-- Source material follows --

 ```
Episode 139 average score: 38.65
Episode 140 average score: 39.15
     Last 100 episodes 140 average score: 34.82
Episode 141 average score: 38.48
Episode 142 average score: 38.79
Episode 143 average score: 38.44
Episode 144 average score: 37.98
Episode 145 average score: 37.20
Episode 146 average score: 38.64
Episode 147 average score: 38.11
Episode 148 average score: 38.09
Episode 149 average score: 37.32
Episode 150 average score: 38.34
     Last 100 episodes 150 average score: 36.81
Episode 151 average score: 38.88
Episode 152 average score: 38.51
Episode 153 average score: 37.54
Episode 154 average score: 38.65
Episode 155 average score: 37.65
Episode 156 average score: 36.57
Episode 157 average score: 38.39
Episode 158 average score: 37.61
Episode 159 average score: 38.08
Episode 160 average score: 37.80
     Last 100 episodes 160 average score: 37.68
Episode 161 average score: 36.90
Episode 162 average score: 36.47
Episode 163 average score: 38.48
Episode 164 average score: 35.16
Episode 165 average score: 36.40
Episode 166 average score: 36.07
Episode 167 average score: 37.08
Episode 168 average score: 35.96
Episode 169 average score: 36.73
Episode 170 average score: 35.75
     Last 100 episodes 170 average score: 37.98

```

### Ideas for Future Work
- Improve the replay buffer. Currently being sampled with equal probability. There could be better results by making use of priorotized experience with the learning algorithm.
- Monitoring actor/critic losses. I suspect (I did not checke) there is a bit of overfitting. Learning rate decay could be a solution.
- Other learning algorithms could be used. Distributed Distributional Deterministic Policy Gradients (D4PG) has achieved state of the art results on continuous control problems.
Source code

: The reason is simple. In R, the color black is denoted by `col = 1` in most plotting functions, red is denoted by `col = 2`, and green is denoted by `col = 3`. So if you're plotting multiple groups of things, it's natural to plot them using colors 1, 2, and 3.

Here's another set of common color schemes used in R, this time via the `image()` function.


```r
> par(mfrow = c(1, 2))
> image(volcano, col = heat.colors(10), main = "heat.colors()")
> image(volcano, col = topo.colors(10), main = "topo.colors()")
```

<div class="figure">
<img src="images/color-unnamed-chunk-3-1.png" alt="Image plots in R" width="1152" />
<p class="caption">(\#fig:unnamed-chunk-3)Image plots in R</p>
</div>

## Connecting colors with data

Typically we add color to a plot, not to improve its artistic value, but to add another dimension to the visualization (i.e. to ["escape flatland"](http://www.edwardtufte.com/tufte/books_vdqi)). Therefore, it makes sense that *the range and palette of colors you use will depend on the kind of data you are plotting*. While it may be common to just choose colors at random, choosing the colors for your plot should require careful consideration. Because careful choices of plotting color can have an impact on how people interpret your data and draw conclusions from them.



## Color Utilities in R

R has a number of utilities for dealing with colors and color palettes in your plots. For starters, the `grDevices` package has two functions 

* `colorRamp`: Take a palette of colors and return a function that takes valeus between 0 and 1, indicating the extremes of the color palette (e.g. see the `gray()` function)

-- Source material concluded --

* [What to produce]: Across the data above, count the lines that include the word "main", and respond with the number alone.

* [Output below]: 2